Em tribunal, Michael Cohen falou sobre essas declarações do presidente dos Estados Unidos: “Recentemente, o presidente tweetou uma declaração em que me chamava ‘frac0’. E estava correto, mas por uma razão muito diferente do que a que ele estava a sugerir. Foi antes porque uma vez atrás da outra senti que era meu dever encobrir os atos sujos dele”, defendeu-se. O ex-advogado de Trump referia-se, por exemplo, ao facto de ter mentido ao Congresso sobre a duração das negociações para construir uma Torre Trump em Moscovo e sobre até que ponto é que o presidente norte-americano estava envolvido nesse projeto.

E não só. Michael Cohen já tinha assumido culpa de todos os atos de que era suspeito sem sequer ter tentado chegar a um acordo de cooperação com o governo — nomeadamente dos crimes de violações de financiamento de campanha, evasão fiscal e falsas declarações a uma instituição financeira. Além disso, assumiu ter orquestrado pagamentos “com o objetivo principal de influenciar as eleições” de 2016. Um desses pagamento foi uma transferência de 150 mil dólares através de um donativo corporativo ilegal feito pela American Media Inc. que, na verdade, foi cair na conta de Karen McDougal, a atriz pornográfico com quem Trump manteve uma relação. Outro pagamento, de 130 mil euros, foi feito à atriz pornográfica Stormy Daniels.

À conta de ter admitido a culpa, os advogados argumentaram que Cohen não devia ser preso. Mas os procuradores discordam e chegaram a sugerir — ainda antes da sentença de esta quarta-feira — que o advogado podia ficar preso por, pelo menos, quatro anos: “Depois de enganar a Receita Federal durante anos, mentir aos bancos e ao Congresso e tentar influenciar criminalmente a eleição presidencial, a decisão de Cohen de se declarar culpado, em vez de pedir perdão por múltiplos crimes, não faz dele um herói”, disseram em tribunal.
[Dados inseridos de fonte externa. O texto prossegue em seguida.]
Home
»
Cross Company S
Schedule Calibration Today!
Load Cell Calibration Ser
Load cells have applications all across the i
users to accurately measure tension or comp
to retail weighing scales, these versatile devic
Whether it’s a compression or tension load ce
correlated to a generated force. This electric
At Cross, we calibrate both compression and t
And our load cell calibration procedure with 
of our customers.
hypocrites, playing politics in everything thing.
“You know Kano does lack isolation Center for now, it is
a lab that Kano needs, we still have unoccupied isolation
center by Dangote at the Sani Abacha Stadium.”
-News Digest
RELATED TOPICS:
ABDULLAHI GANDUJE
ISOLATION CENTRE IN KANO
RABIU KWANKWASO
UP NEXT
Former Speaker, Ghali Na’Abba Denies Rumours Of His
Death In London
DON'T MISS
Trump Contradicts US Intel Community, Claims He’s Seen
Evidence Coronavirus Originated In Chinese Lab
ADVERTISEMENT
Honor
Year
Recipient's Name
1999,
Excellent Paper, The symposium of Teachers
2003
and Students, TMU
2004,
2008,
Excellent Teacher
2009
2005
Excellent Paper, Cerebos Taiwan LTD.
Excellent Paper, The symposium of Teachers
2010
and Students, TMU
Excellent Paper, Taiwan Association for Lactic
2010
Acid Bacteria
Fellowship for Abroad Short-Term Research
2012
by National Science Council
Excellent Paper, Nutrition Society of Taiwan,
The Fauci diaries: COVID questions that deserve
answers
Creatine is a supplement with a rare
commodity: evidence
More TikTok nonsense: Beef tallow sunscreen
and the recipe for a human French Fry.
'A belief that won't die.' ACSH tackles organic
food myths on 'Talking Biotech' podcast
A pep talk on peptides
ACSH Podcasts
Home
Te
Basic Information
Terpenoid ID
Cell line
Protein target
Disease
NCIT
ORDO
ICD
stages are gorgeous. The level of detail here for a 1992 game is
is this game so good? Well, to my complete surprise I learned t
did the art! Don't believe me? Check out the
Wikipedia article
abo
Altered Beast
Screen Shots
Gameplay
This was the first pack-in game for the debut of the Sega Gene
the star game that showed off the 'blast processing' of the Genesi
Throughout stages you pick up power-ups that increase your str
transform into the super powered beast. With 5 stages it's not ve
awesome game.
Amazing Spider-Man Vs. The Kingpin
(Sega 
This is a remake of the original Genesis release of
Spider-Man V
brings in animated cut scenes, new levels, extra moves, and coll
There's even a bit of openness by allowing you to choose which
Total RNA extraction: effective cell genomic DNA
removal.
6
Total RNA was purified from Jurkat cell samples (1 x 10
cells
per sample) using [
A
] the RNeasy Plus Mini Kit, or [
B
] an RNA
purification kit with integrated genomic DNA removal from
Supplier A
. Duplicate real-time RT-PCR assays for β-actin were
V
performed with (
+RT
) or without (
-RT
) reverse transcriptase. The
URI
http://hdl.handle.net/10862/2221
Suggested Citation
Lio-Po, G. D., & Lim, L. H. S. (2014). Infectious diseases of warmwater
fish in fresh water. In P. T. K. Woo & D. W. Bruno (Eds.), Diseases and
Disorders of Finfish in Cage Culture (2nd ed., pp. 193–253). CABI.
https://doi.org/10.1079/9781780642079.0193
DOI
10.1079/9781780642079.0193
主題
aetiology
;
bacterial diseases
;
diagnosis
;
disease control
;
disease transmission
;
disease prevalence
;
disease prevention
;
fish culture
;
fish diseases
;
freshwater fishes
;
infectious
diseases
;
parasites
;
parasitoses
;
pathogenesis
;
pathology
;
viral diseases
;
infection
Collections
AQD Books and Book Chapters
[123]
Michael Cohen acabou condenado a 36 meses de cadeia, mas o conselheiro do advogado disse à ABC que “vamos ouvir falar mais” sobre o caso: “Michael Cohen agora é livre para contar a verdade completa. Depois de o senhor Mueller fazer as suas descobertas e emitir um relatório, verão mais de Michael Cohen a dizer a verdade sobre Donald Trump”, prometeu Lanny Davis.